The next morning we visited the Grande Plaza with the Duomo and the City Hall. We also went inside to the the “historic rooms” of the City Hall. Including a very old organ.

From the main square it was only half a block to the city market. As usual incredible sights, smells and tastes-including porcetta and prosciutto!

It had started sprinkling as we left the market so we headed towards the Ferrari Museum. Along the way we passed the Ducal Palace which was covered in scaffolding-but here it is as well a the view from it across its piazza towards Duomo.

Enzo Ferrari was born in Modena and started his empire in the building below which houses a display about his life and various engines.

The old garage is surrounded by a modern building which was inspired by the boot of a Ferrari.

The main display has cars from all eras. The space itself is very interesting-sloped floor from top to bottom in a curve and with a huge projection system where they show a film on Ferrari’s life and the history of the brand and team.

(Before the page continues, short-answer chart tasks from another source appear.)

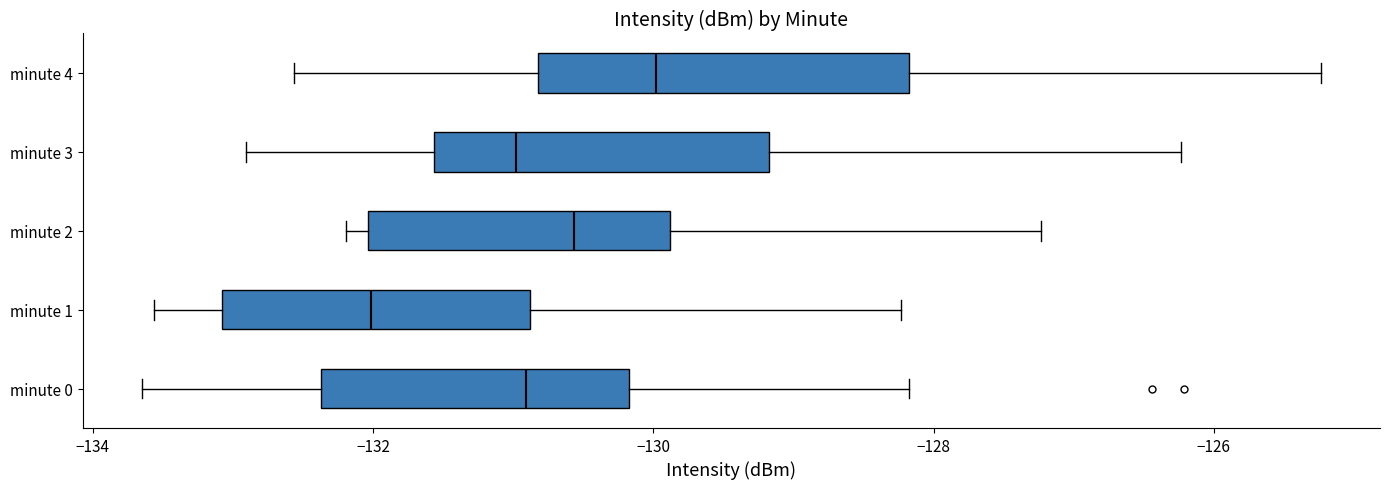

Reading bottom to top, read every box against the x-axis: the position of its median line, the range the box covers, and the ends of its whiskers. The values are not printed on the chart, so give them approximately, as read against the axis.

minute 0: median -131.0, box -132.4 to -130.2, whiskers -133.6 to -128.2
minute 1: median -132.0, box -133.0 to -130.8, whiskers -133.6 to -128.2
minute 2: median -130.6, box -132.0 to -129.8, whiskers -132.2 to -127.2
minute 3: median -131.0, box -131.6 to -129.2, whiskers -133.0 to -126.2
minute 4: median -130.0, box -130.8 to -128.2, whiskers -132.6 to -125.2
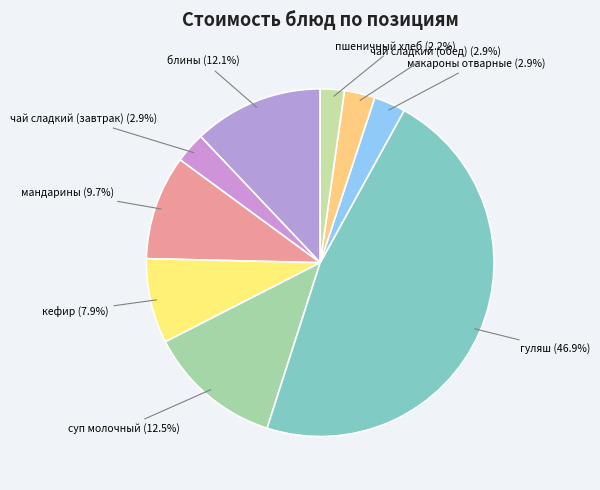

Count the number of slices in the pie.

9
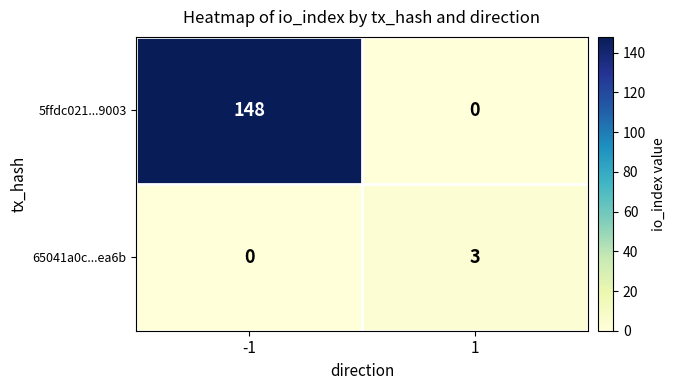

What is the difference between the 5ffdc021...9003 values at -1 and 1?

148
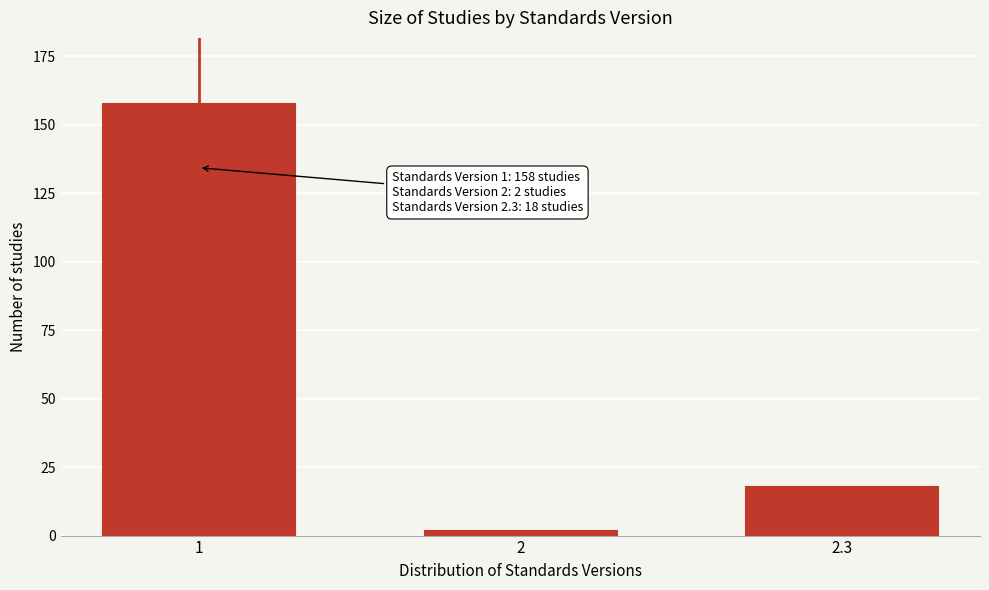

Reading left to right, what are all the values shown in this chart?

158	2	18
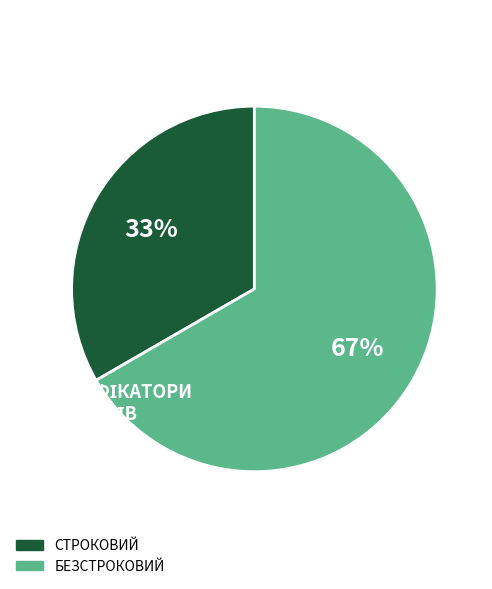

To the nearest percent, what is the average slice percentage?

50%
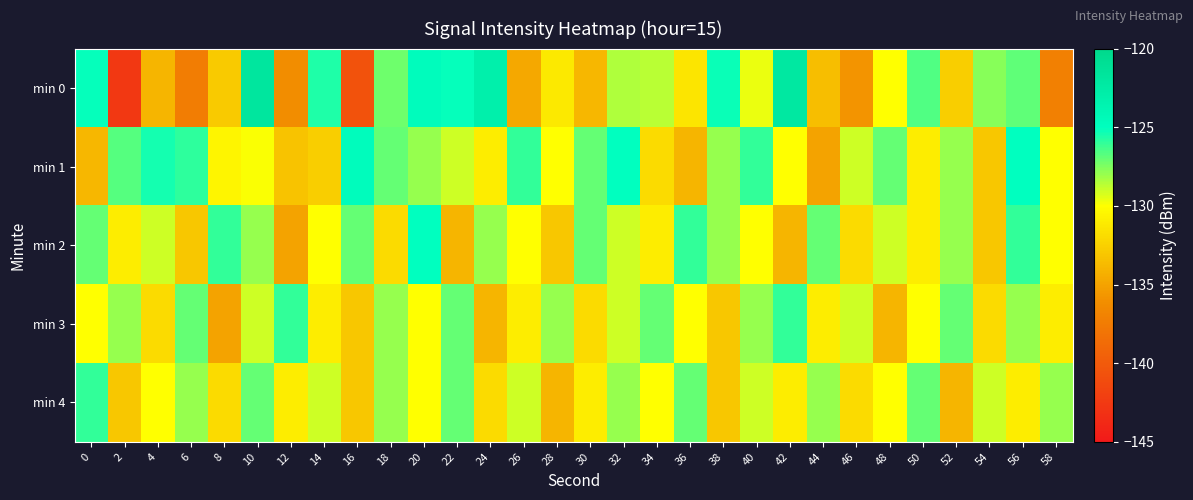

What is the greatest value displayed?

-121.8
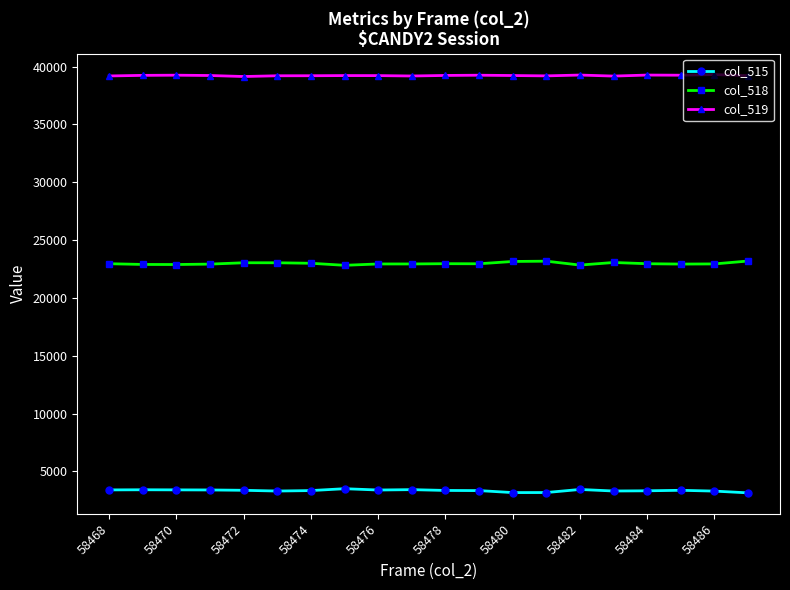

What is the value of the col_519 point at the 10th from the left?

39183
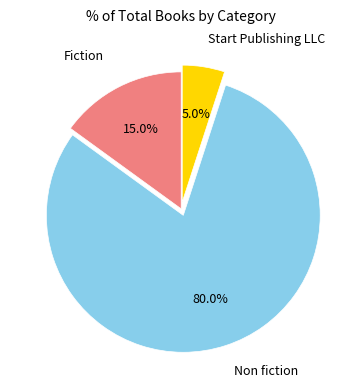

Count the number of slices in the pie.

3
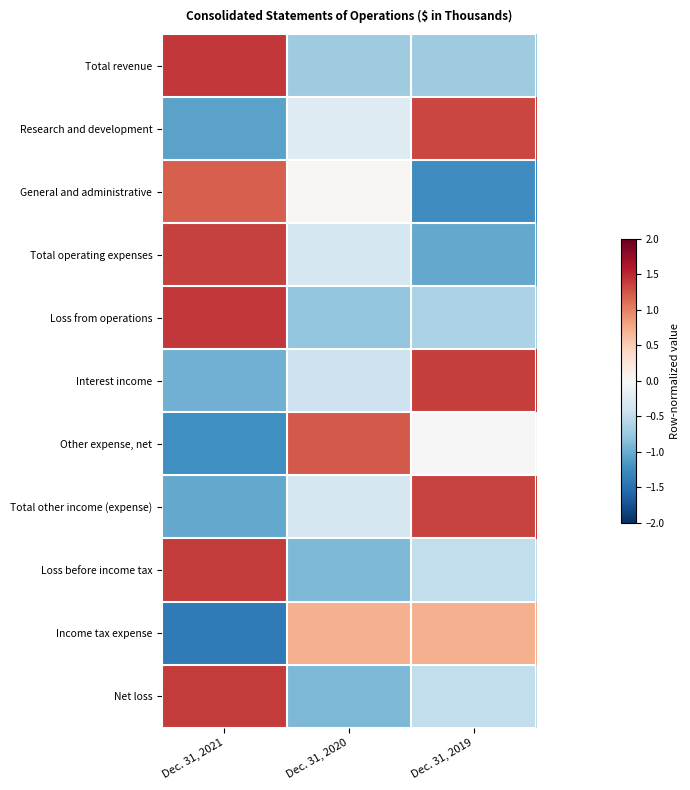

Which series changed the most between Dec. 31, 2020 and Dec. 31, 2019?

Interest income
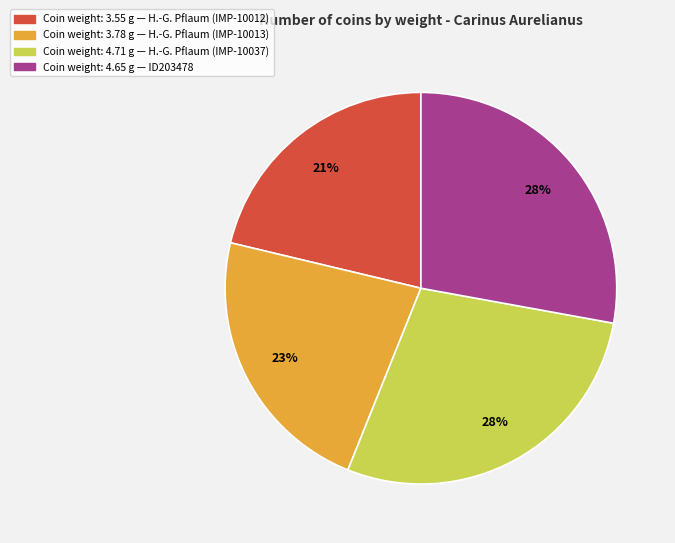

To the nearest percent, what is the average slice percentage?

25%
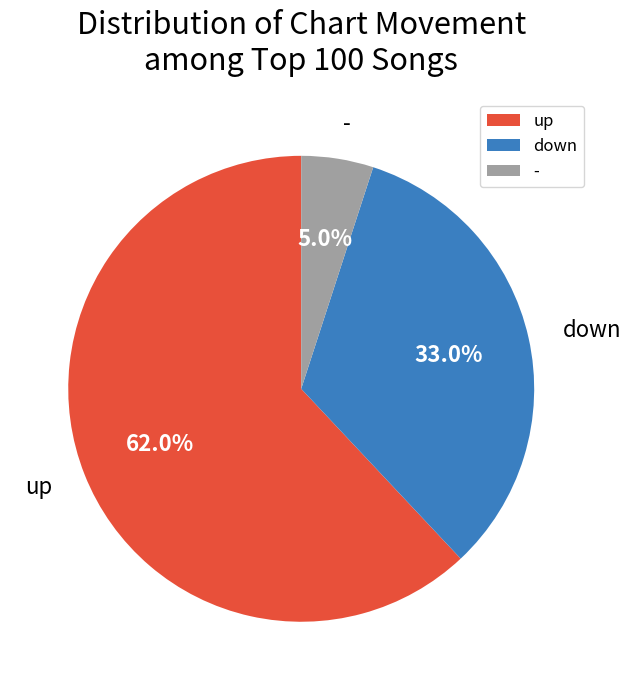

To the nearest percent, what percentage of the pie is down?

33%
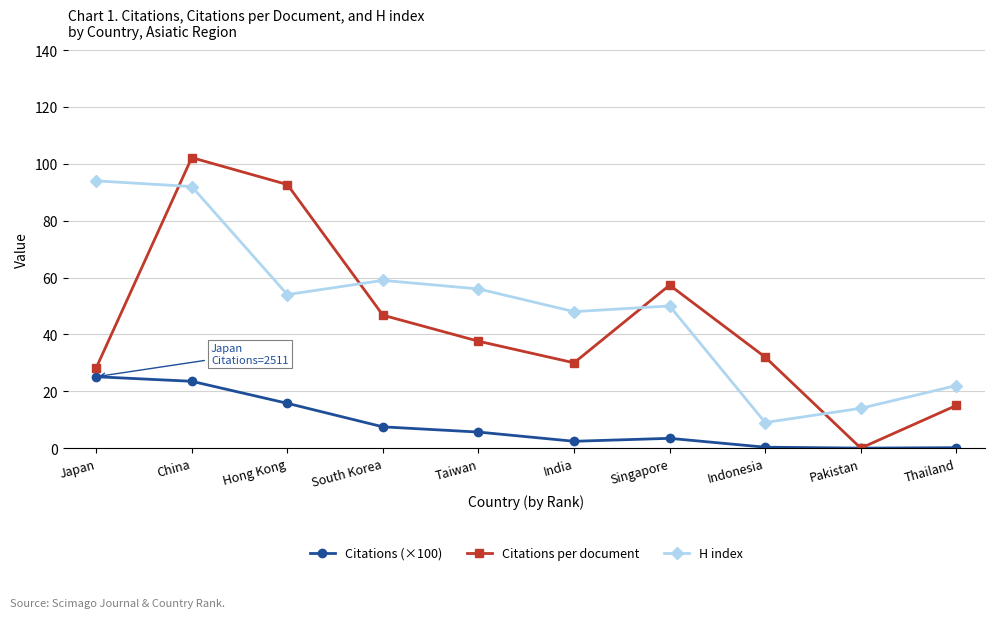

True or false: Citations (×100) has a value of 3.4 at Singapore.

True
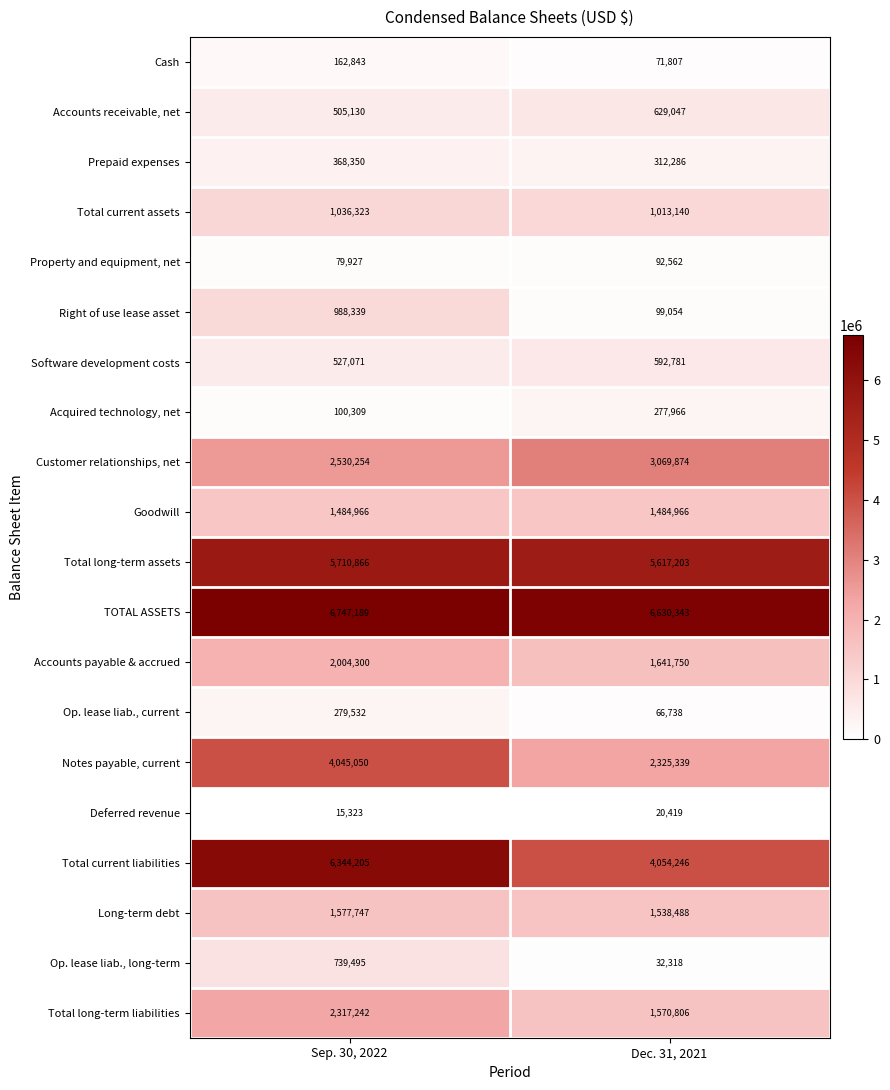

At how many categories does at least one series exceed 5681887?

2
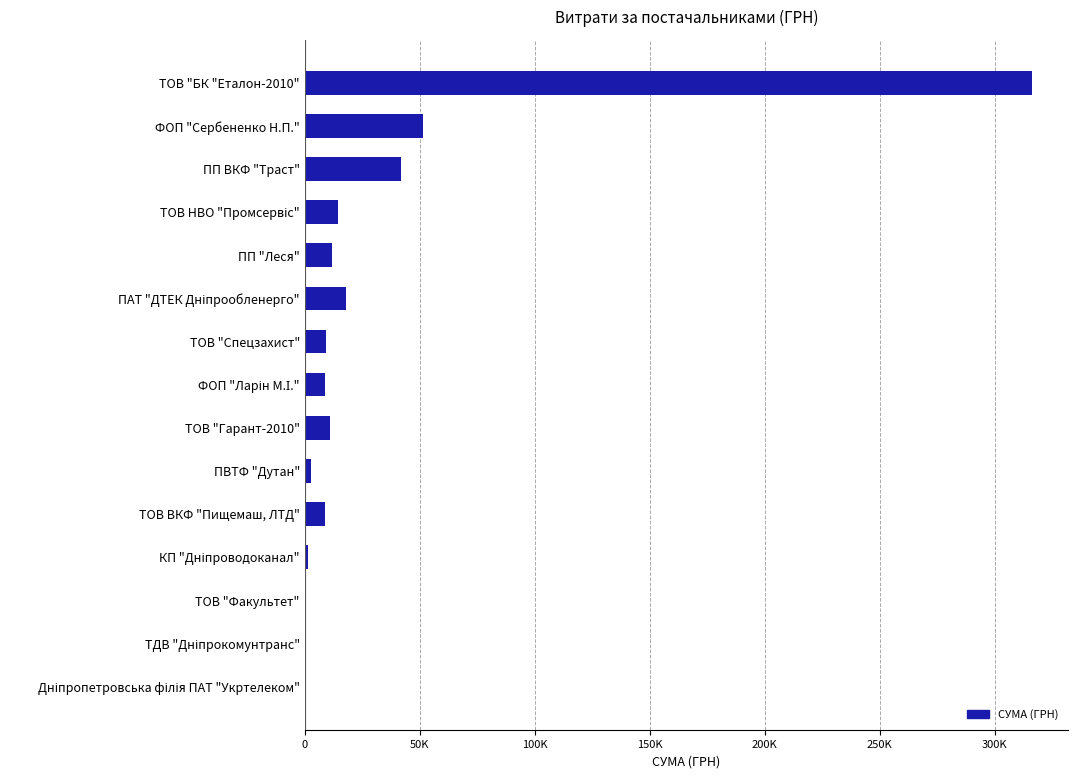

At which category does the chart reach its peak across all series?

ТОВ "БК "Еталон-2010"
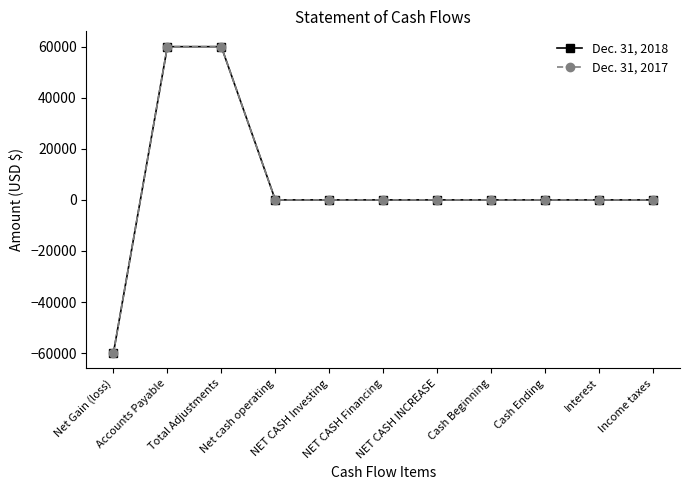

Reading left to right, what are all the values shown in this chart?

Dec. 31, 2018: Net Gain (loss)=-60000	Accounts Payable=60000	Total Adjustments=60000	Net cash operating=0	NET CASH Investing=0	NET CASH Financing=0	NET CASH INCREASE=0	Cash Beginning=0	Cash Ending=0	Interest=0	Income taxes=0
Dec. 31, 2017: Net Gain (loss)=-60000	Accounts Payable=60000	Total Adjustments=60000	Net cash operating=0	NET CASH Investing=0	NET CASH Financing=0	NET CASH INCREASE=0	Cash Beginning=0	Cash Ending=0	Interest=0	Income taxes=0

Of course there is a gift shop and Cafe which was in the curved part of the building looking out on the historic garage.

As always I love the juxtaposition of ancient and contemporary:

After a wet walk in the rain Back to the apartment we called it a day and ate our market purchases for supper.

I am posting this from the Barcelona cruise terminal after a beautiful day. I’ll do a full Barcelona post in the future but here is a teaser of the inside of Sagrada Famila. OMG it’s astounding. What a change from when we were here in the mid 1990s and it didn’t have a roof or windows or full height columns! (Oh, no filter used!)

They had the hole in the ship repaired when we got off this morning and were in the process of painting it but Mike just texted from onboard and the rumor is we may not be leaving until tomorrow. No biggie-what else do I have to do?